SUMBAWA BESAR, samawarea.com (1 Oktober 2025) – Guru Pendidikan Anak Usia Dini (PAUD) memiliki peran strategis sebagai garda terdepan dalam mendeteksi dan melindungi anak dari kekerasan.
Demikian disampaikan Bunda PAUD Kabupaten Sumbawa, Hj. Ida Fitria Syarafuddin Jarot SE, saat membuka Pelatihan Manajemen Penanganan Kasus Kekerasan terhadap Anak yang digelar Dinas P2KBP3A Kabupaten Sumbawa, di Hotel Dewi, Selasa (30/9/2025).
Kegiatan ini menghadirkan dua narasumber utama, yakni dr. Hj. Nieta Aryani dan Tati Haryati, S.Psi., MM., serta diikuti praktisi perlindungan anak, pengelola UPT, staf bidang perlindungan perempuan dan anak, hingga pendidik dan tenaga kependidikan PAUD dari berbagai wilayah di Kabupaten Sumbawa.
Dalam sambutannya, Bunda PAUD menyampaikan apresiasi kepada para peserta dan menekankan bahwa isu perlindungan anak bukan sekadar tanggung jawab instansi pemerintah, melainkan tanggung jawab kolektif semua pihak.
“Anak yang tiba-tiba murung, takut berpisah dari guru, atau sering menggambar tema ketakutan bisa menjadi sinyal awal adanya kekerasan. Guru PAUD adalah pihak pertama yang melihat dan mendengar, maka mereka juga yang pertama bisa menyelamatkan,” ujar Hj. Ida Fitria.
Ia mencontohkan kasus nyata di Surabaya, kepekaan seorang guru TK dalam mengamati perubahan perilaku anak menjadi titik awal pengungkapan kasus kekerasan. “Kasus ini mengajarkan kita bahwa kepekaan guru bisa menjadi kunci penyelamatan anak dari situasi berbahaya,” tambahnya.

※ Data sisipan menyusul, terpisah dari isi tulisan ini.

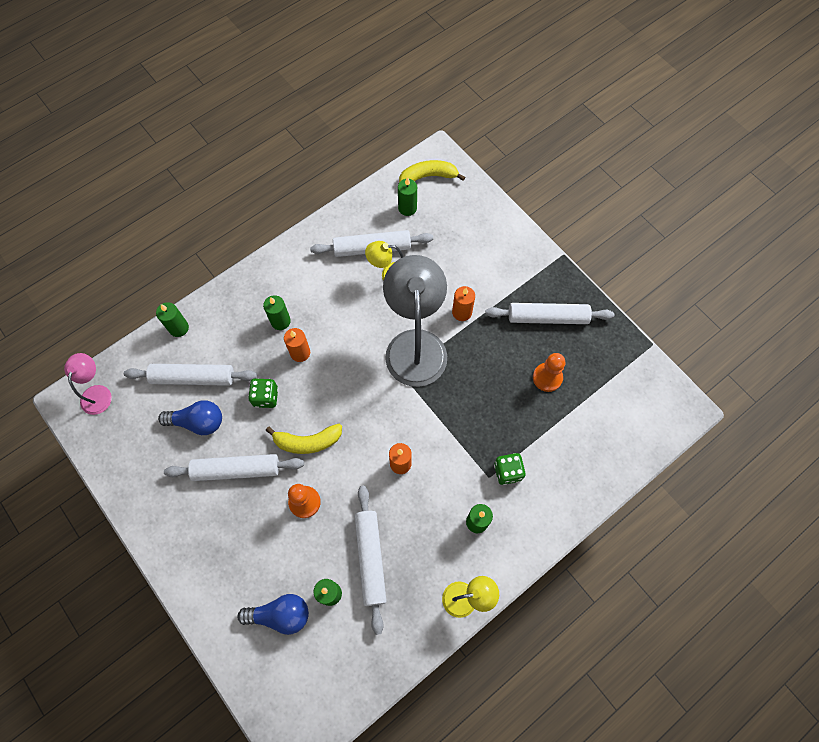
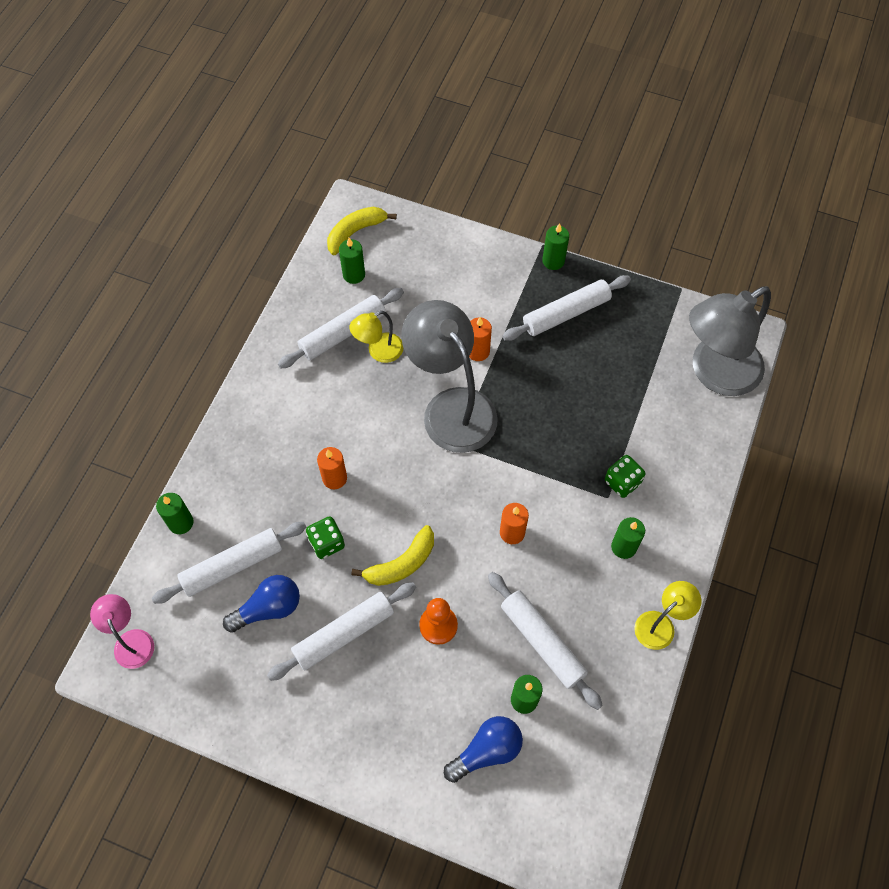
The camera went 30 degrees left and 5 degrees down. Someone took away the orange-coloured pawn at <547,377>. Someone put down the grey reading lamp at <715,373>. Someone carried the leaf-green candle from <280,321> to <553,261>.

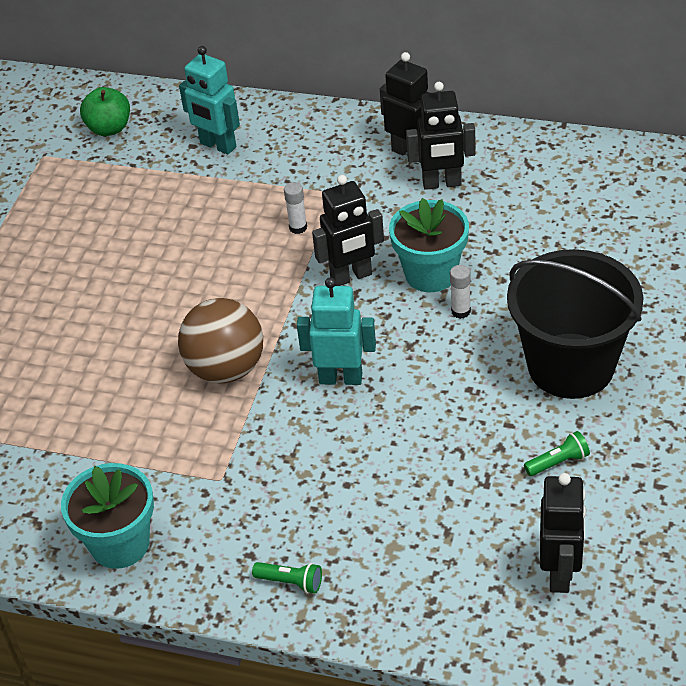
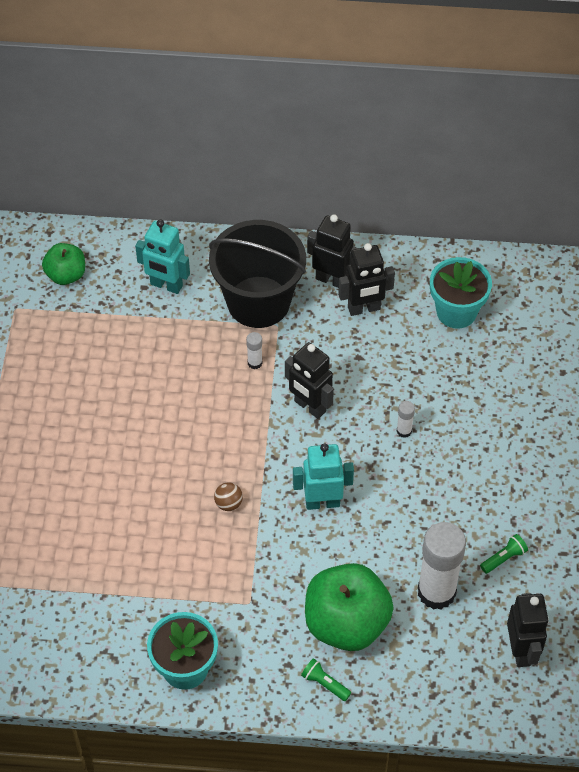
The camera went 15 degrees left and 10 degrees up. Someone put down the leaf-green apple fruit at <346,623>. Someone put down the white glue stick at <436,592>. Someone carried the turquoise potted plant from <430,274> to <456,312>. Someone carried the jet-black pail from <571,366> to <258,302>. Someone rotated the leaf-green flashlight at <291,582> by 150 degrees counterclockwise. Someone rotated the jet-black robot at <351,277> by 75 degrees clockwise. Someone scaled the russet play ball at <226,369> by 0.43.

Lebih lanjut, pelatihan ini dirancang untuk memberikan pemahaman komprehensif tentang penanganan kasus kekerasan terhadap anak, mulai dari tahap pelaporan, pendampingan, layanan medis dan psikologis, hingga rehabilitasi.
“Respon pertama sangat menentukan. Anak korban tidak butuh tudingan, mereka butuh ruang aman, pelukan yang hangat, dan keyakinan bahwa ada orang dewasa yang berdiri di pihak mereka,” tegasnya.
Bunda PAUD juga menekankan pentingnya sinergi lintas sektor dalam penanganan kasus kekerasan terhadap anak. Ia menyarankan agar setiap guru PAUD mengetahui jalur pelaporan dan koordinasi yang tepat, termasuk kontak UPT PPA, layanan konseling, dan prosedur pengaduan yang efektif. “Teknologi memang bisa mempercepat pelaporan, tapi empati manusialah yang menjadi inti dari perlindungan terhadap anak,” katanya.
Menutup sambutannya, Bunda PAUD berharap agar pelatihan ini tidak hanya menjadi kegiatan seremonial, melainkan dapat ditindaklanjuti secara konkret di lapangan.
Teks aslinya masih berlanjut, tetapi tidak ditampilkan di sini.